=== Instructions to follow ===
Output as a numbered list only the lines in the items below from the line with "scientific name: Sisymbrium officinale" to the line with "family: Araceae", both ends included. Leave out any blank lines.
-- begin Provided records --
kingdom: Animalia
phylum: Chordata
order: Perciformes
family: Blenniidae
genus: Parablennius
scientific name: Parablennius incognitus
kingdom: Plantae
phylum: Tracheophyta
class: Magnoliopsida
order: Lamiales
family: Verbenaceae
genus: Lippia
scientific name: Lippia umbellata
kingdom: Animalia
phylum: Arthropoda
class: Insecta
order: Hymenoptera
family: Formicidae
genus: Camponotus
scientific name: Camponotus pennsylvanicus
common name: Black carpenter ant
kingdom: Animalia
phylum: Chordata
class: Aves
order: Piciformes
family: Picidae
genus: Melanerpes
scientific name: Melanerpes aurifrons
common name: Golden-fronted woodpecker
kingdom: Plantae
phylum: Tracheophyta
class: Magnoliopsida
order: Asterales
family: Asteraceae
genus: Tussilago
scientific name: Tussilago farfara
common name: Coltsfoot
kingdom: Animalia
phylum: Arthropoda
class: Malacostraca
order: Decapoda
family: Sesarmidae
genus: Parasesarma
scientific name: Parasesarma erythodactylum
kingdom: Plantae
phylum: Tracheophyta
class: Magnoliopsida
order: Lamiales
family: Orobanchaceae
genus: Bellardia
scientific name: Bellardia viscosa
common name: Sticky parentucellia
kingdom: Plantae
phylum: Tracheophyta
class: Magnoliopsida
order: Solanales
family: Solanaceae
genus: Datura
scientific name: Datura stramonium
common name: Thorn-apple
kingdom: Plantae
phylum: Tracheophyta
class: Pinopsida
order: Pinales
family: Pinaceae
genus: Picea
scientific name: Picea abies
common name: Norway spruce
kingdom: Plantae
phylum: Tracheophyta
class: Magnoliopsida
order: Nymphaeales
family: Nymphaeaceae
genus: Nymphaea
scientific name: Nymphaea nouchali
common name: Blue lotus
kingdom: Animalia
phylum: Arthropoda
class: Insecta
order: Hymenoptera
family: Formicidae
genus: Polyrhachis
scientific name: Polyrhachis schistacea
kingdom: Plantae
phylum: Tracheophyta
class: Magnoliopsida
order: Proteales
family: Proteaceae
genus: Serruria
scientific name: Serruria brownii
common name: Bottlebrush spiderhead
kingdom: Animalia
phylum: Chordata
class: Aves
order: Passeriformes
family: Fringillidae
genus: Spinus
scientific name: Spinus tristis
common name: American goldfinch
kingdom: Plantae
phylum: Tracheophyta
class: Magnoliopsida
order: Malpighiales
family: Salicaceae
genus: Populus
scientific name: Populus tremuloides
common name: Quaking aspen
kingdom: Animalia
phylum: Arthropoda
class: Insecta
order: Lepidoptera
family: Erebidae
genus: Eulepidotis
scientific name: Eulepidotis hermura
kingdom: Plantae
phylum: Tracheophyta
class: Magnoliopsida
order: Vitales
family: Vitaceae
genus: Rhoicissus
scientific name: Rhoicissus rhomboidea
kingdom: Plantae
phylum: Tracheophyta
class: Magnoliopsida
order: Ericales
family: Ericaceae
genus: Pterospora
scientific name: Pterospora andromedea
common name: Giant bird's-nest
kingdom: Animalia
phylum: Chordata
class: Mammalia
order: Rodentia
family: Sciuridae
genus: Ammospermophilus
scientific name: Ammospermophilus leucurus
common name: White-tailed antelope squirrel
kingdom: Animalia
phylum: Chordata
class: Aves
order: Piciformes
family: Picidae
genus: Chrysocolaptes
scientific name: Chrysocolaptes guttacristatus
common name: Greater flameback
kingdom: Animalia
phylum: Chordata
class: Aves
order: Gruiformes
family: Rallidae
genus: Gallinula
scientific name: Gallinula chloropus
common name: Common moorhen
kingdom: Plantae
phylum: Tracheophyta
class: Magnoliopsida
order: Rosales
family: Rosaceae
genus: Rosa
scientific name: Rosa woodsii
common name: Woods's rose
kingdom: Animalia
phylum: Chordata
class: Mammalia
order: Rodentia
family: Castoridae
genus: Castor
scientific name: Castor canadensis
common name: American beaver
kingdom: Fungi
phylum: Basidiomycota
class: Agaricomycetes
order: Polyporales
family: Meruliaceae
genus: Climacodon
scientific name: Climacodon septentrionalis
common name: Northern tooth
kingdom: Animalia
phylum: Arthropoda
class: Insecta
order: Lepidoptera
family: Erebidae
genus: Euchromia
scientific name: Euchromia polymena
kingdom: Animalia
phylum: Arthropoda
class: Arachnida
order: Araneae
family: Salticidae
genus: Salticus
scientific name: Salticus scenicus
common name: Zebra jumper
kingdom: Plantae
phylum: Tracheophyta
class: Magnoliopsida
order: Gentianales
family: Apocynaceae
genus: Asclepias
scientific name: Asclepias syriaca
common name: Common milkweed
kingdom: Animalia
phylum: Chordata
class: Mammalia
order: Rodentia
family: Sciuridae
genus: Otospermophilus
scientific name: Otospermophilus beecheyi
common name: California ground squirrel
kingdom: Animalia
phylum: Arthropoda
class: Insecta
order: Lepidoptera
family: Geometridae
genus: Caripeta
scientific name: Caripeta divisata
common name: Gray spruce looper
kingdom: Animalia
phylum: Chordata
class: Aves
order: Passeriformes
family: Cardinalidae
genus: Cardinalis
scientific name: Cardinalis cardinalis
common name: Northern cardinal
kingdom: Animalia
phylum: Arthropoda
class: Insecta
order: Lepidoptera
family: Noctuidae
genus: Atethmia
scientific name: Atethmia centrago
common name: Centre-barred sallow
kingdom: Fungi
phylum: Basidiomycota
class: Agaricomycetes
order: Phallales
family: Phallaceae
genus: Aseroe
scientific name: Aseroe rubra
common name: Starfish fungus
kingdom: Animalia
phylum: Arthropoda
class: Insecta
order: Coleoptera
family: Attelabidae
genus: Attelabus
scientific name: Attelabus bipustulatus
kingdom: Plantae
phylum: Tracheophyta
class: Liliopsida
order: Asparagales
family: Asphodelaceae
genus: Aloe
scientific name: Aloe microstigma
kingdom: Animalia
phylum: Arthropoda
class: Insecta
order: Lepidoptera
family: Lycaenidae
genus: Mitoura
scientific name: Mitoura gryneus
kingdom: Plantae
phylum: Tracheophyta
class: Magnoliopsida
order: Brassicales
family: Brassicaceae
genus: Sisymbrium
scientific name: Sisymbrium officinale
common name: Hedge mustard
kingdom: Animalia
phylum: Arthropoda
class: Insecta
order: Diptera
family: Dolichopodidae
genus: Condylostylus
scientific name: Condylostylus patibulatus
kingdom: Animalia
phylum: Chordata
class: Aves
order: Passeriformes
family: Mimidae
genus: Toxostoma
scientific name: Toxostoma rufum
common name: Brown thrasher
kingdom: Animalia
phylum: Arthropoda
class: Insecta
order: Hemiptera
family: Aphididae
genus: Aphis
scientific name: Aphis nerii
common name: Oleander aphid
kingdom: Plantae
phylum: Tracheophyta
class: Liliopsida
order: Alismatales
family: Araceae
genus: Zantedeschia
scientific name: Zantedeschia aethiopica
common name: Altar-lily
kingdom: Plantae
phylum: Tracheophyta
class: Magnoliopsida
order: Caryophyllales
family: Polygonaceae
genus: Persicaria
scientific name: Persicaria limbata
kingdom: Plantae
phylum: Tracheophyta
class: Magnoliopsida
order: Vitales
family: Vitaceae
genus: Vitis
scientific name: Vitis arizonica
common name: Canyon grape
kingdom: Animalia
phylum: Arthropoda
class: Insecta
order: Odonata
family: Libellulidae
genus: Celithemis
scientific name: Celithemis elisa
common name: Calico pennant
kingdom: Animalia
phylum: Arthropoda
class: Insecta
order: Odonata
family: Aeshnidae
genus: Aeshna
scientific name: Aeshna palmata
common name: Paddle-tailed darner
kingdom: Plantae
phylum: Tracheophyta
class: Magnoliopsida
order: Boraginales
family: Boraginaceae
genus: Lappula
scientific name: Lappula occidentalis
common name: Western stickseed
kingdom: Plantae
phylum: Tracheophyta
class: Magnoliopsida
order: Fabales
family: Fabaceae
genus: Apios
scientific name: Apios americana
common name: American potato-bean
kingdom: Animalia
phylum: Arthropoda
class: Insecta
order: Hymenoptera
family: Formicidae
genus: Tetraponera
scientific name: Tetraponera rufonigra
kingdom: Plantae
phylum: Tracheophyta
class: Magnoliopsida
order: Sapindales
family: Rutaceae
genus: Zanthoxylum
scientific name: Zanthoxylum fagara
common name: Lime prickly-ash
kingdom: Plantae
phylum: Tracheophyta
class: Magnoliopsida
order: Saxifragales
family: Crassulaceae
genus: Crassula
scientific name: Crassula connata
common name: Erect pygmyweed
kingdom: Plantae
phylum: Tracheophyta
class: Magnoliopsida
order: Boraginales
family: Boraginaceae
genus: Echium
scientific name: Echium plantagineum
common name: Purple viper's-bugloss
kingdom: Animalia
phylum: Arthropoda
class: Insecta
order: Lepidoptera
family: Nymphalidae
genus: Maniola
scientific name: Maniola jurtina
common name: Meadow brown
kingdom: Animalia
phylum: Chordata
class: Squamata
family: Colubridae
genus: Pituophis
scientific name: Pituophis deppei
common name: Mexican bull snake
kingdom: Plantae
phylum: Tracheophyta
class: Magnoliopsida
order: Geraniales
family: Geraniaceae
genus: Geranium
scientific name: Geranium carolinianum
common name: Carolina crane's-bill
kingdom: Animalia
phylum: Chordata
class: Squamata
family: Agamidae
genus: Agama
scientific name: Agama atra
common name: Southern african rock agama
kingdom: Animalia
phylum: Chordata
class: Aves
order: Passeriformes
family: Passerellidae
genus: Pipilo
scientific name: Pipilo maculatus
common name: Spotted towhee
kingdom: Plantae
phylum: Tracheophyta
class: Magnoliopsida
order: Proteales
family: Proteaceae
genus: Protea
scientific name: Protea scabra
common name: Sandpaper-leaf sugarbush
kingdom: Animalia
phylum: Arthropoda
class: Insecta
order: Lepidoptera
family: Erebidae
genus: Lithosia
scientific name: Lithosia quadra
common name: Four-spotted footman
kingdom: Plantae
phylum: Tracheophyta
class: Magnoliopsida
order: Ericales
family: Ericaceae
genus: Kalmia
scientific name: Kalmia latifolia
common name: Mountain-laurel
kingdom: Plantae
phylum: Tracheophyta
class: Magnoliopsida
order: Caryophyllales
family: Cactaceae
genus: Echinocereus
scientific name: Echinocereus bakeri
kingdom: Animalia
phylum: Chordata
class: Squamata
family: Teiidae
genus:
-- end Provided records --
=== Written solution ===
1. scientific name: Sisymbrium officinale
2. common name: Hedge mustard
3. kingdom: Animalia
4. phylum: Arthropoda
5. class: Insecta
6. order: Diptera
7. family: Dolichopodidae
8. genus: Condylostylus
9. scientific name: Condylostylus patibulatus
10. kingdom: Animalia
11. phylum: Chordata
12. class: Aves
13. order: Passeriformes
14. family: Mimidae
15. genus: Toxostoma
16. scientific name: Toxostoma rufum
17. common name: Brown thrasher
18. kingdom: Animalia
19. phylum: Arthropoda
20. class: Insecta
21. order: Hemiptera
22. family: Aphididae
23. genus: Aphis
24. scientific name: Aphis nerii
25. common name: Oleander aphid
26. kingdom: Plantae
27. phylum: Tracheophyta
28. class: Liliopsida
29. order: Alismatales
30. family: Araceae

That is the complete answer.